Ермишка вбежал на балкон, получил письмо и протянул руку. Пришлось подать ему руку. Ермишка поцеловал трижды руку и причмокнул губами:
— Вроде как шампанского выпил!
Вероника вернулась к больной. Сидя у стола, она опять наткнулась на письмо, от которого оторвала половинку. Увидала подпись — «Аделаида» — и догадалась, что это предсмертная записка. Прочитала написанное торопливым размашистым почерком: «Не трагедия, а комедия, не страшно, а смешно. С радостью я отдала Веронике любовника, а теперь без сожаления передаю и законного супруга. Аделаида»…
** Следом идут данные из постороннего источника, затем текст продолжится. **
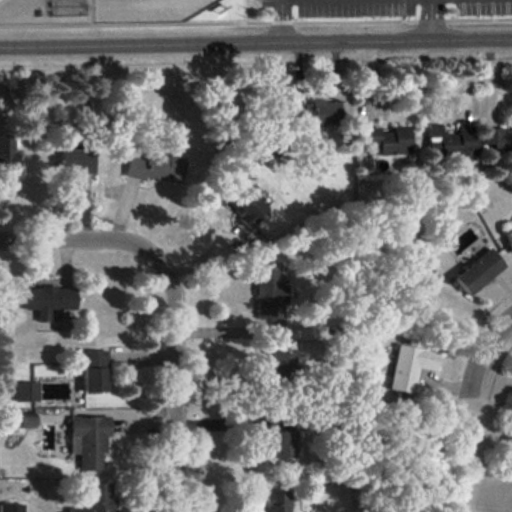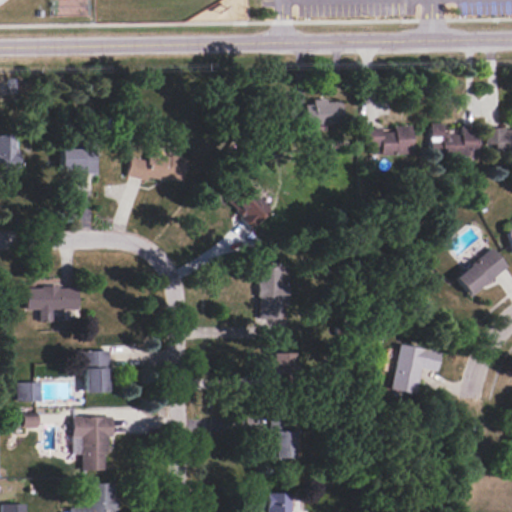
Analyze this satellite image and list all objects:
park: (1, 1)
park: (148, 10)
road: (338, 14)
road: (256, 42)
building: (321, 112)
building: (498, 138)
building: (389, 139)
building: (453, 140)
building: (78, 159)
building: (154, 165)
building: (247, 206)
building: (509, 237)
road: (82, 238)
building: (478, 271)
building: (270, 290)
building: (48, 299)
road: (484, 355)
building: (280, 362)
building: (410, 366)
building: (94, 370)
road: (174, 383)
building: (26, 390)
building: (22, 420)
building: (278, 436)
building: (88, 440)
building: (97, 498)
building: (276, 501)
building: (10, 507)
Не сразу дошло до сознания то, что бегло прочитала Вероника, но душу охватило огненным вихрем страшных предположений и догадок. «Про какого любовника пишет Аделаида? Кому отдала его? Мне? Значит, Владимир сказал правду? Но ведь они братья, родные братья. Неужели?..» Еще раз прочитала записку и припала на стол головой, на руку… На мгновение почувствовала гадливость к умирающей тут, рядом, женщине, к Борису, к Владимиру и к самой себе. Захотелось вскочить и бежать из этого уютного домика, такого страшного, такого грязного, таящего смрадный грех звериной похоти и мерзости. Сразу рухнул в душе, как карточный домик от дуновения, прекрасный волшебный замок чистой любви. В ушах звенел монотонный грустный звон: точно что-то разбилось со звоном, который никак не может затихнуть, похолодели руки, а лицо горело огнем…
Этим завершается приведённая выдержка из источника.